[Extract provided Boundary: Start]

Friday, 10 October 2014

Surfing the purple wave: UKIP's general election prospects improve

It's time to look at how UKIP have done during the three months while I've been away.  But it's hardly as if I can claim any great insight here. I didn't see the durability of the UKIP surge and my expectation when I first wrote about UKIP in April was that they were likely to fade.  At that time, I wrote:

"It seems that the bookies are catering to the enthusiasm of the purple punters by relieving them of their money at poor odds."

At that time, only five seats had UKIP at odds of less than 10/1.  As of today's date, there are 28 such seats (and neither Clacton nor Rochester & Strood, which must both be among UKIP's best bets, have general election markets as of today).  So that shows how good a judge I was of how the wind is blowing.

I'll have to chalk that up to experience and I'll have to show some humility (there's a first time for everything, of course).  So let's leave the inferences aside and instead let's look at the current state of play.  Here are UKIP's prospects ranked in order of their present odds:


If we compare this to the position merely six months ago, UKIP have been the punters' darlings in the interim:


And here is the position in June - UKIP have generally shortened even since then (when 19 seats were at a price of less than 10/1):


I shall first try to look at where UKIP has been shortening.  Because the shortening prices have not been uniform.  UKIP are at the same price in Eastleigh as they were six months ago.  They're the same price in Castle Point and Louth & Horncastle as they were three months ago.  They've actually drifted out in Folkestone & Hythe in the last three months.  

So what's been happening in the markets?

1) Punters think that UKIP is developing local strongholds capable of being converted into seats.

Five Kent seats are priced at under 10/1.  There is no general election market for Rochester & Strood at present, and odds on that would certainly be below 10/1, whether or not UKIP ultimately wins its by-election.  Three more seats in the county are priced at under 16/1.  That's nine out of the 17 constituencies in the county - every coastal constituency in the county other than Canterbury and Faversham & Mid Kent.

Essex is a similar story.  Three constituencies are under 10/1 (not including Clacton, which looks like UKIP's best bet at the next election, but for which there is no market).  A further eight constituencies are priced at 16/1 or under.  So 12 out of 18 constituencies in Essex are seen as at least outside chances for the Kippers, including every coastal constituency except Witham.

[Extract provided Boundary: End]
[Information shown Boundary: Start]

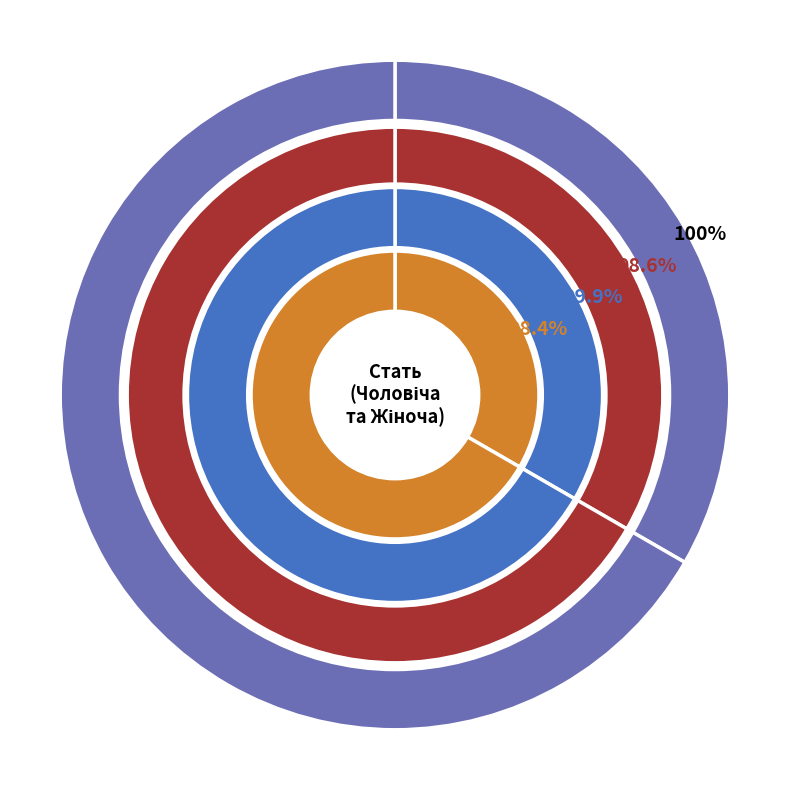

How many slices are in this pie chart?

2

[Information shown Boundary: End]

- [Exercise instructions]
**a.** Reproduce the blog post on UKIP's prospects word for word, from "It's time to" up to and including "wind is blowing.".
**b.** Translate this sentence from the blog post on UKIP's prospects into Spanish: "Five Kent seats are priced at under 10/1."
**c.** Name every constituency mentioned in the paragraph of the blog post on UKIP's prospects that begins "I shall first try to look at where UKIP has been shortening."
The listing above has no connection to the blog post on UKIP's prospects.

- [Expected responses]
**a.**
It's time to look at how UKIP have done during the three months while I've been away.  But it's hardly as if I can claim any great insight here. I didn't see the durability of the UKIP surge and my expectation when I first wrote about UKIP in April was that they were likely to fade.  At that time, I wrote:

"It seems that the bookies are catering to the enthusiasm of the purple punters by relieving them of their money at poor odds."

At that time, only five seats had UKIP at odds of less than 10/1.  As of today's date, there are 28 such seats (and neither Clacton nor Rochester & Strood, which must both be among UKIP's best bets, have general election markets as of today).  So that shows how good a judge I was of how the wind is blowing.

**b.** Cinco escaños de Kent se cotizan por debajo de 10/1.

**c.** Eastleigh, Castle Point, Louth & Horncastle, Folkestone & Hythe